- _Problem to work on_: If a line of the listing below contains the string "down", count it, then give the total by itself.

- _Information provided_:

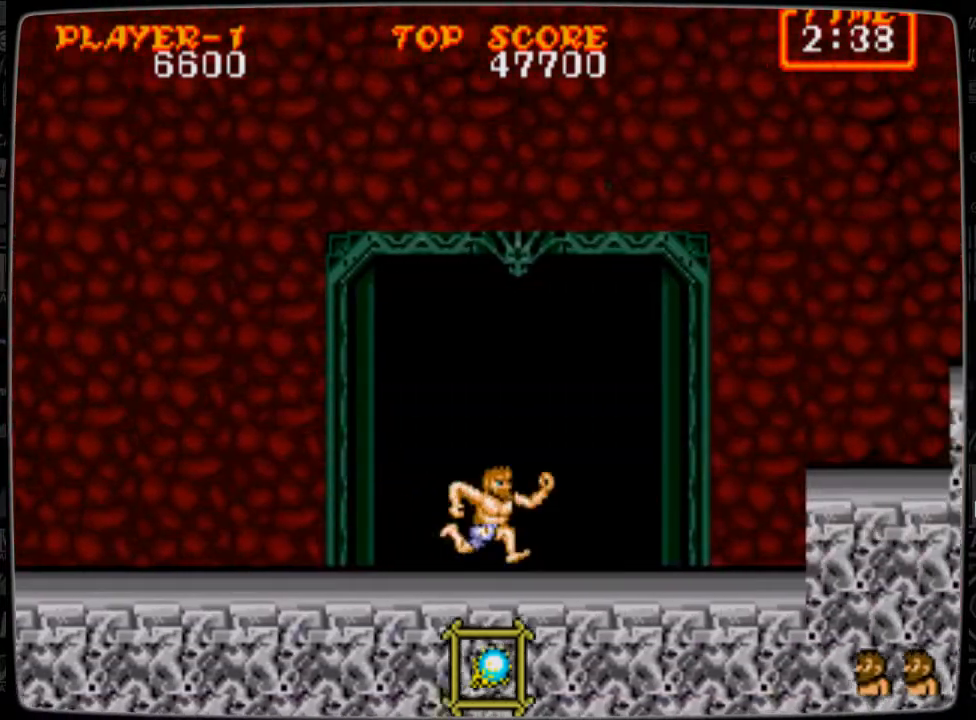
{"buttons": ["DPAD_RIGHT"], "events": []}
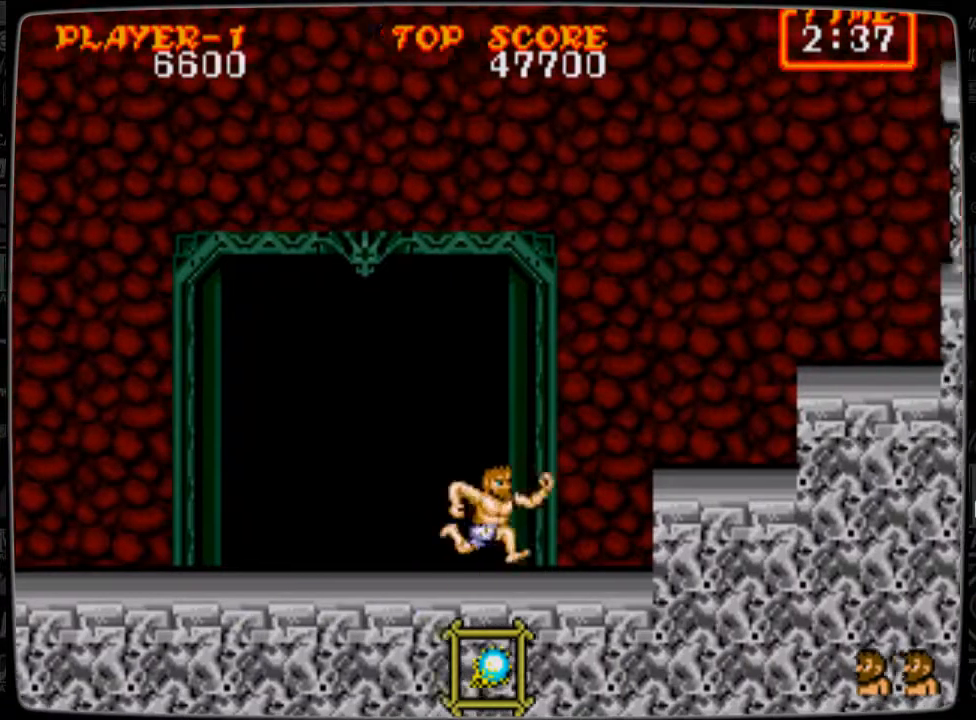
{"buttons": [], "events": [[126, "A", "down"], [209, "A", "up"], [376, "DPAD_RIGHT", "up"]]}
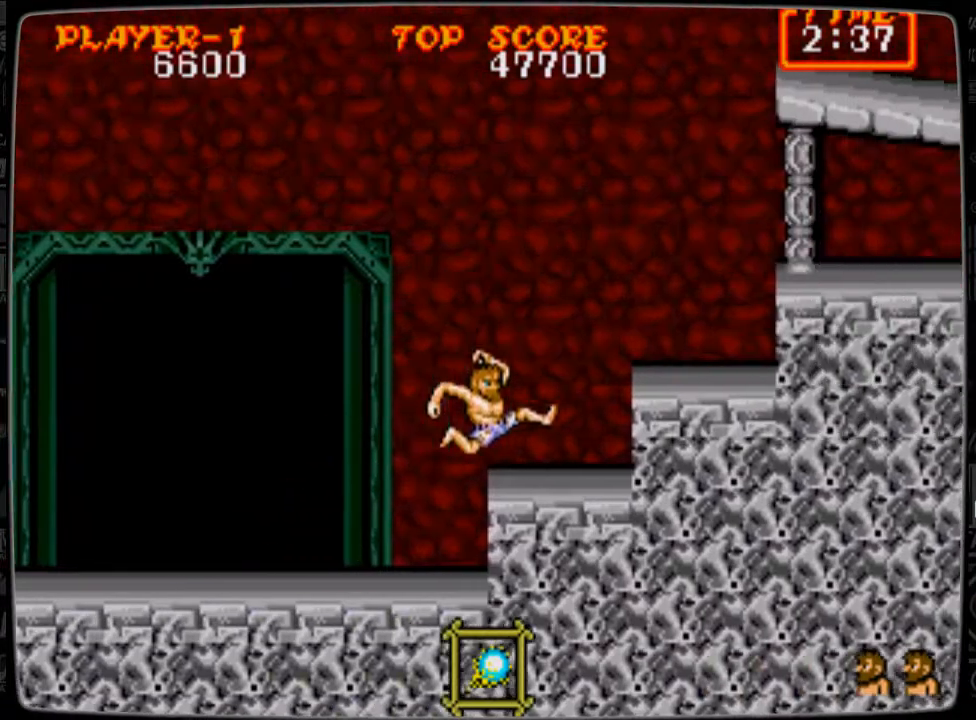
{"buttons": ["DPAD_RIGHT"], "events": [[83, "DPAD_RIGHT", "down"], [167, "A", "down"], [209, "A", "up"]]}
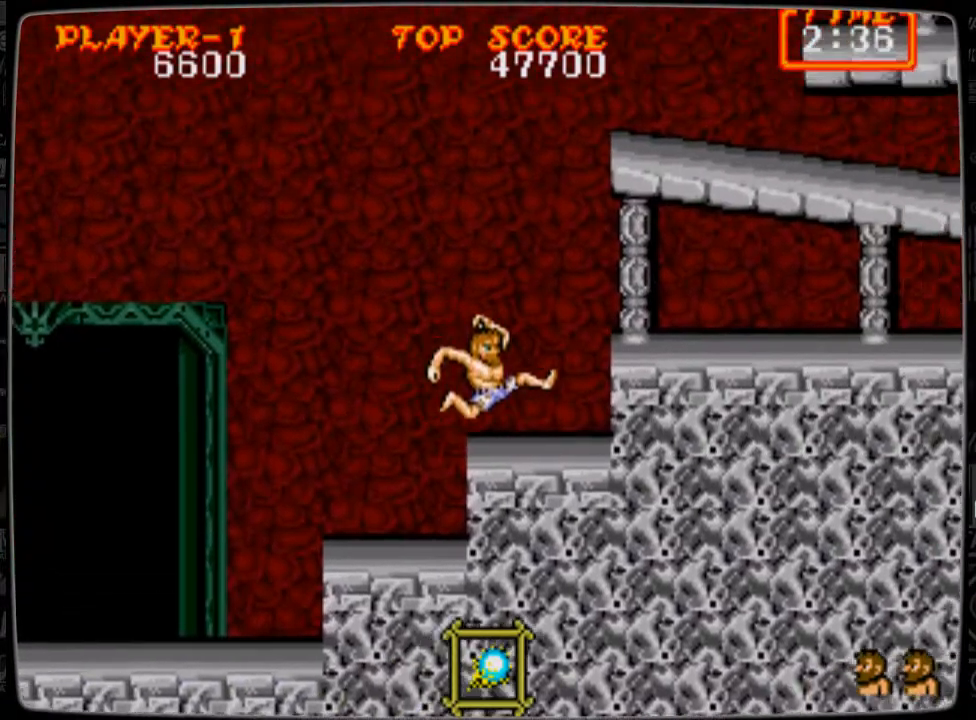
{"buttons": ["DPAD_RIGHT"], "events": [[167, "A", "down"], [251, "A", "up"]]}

- _Finished task_: 3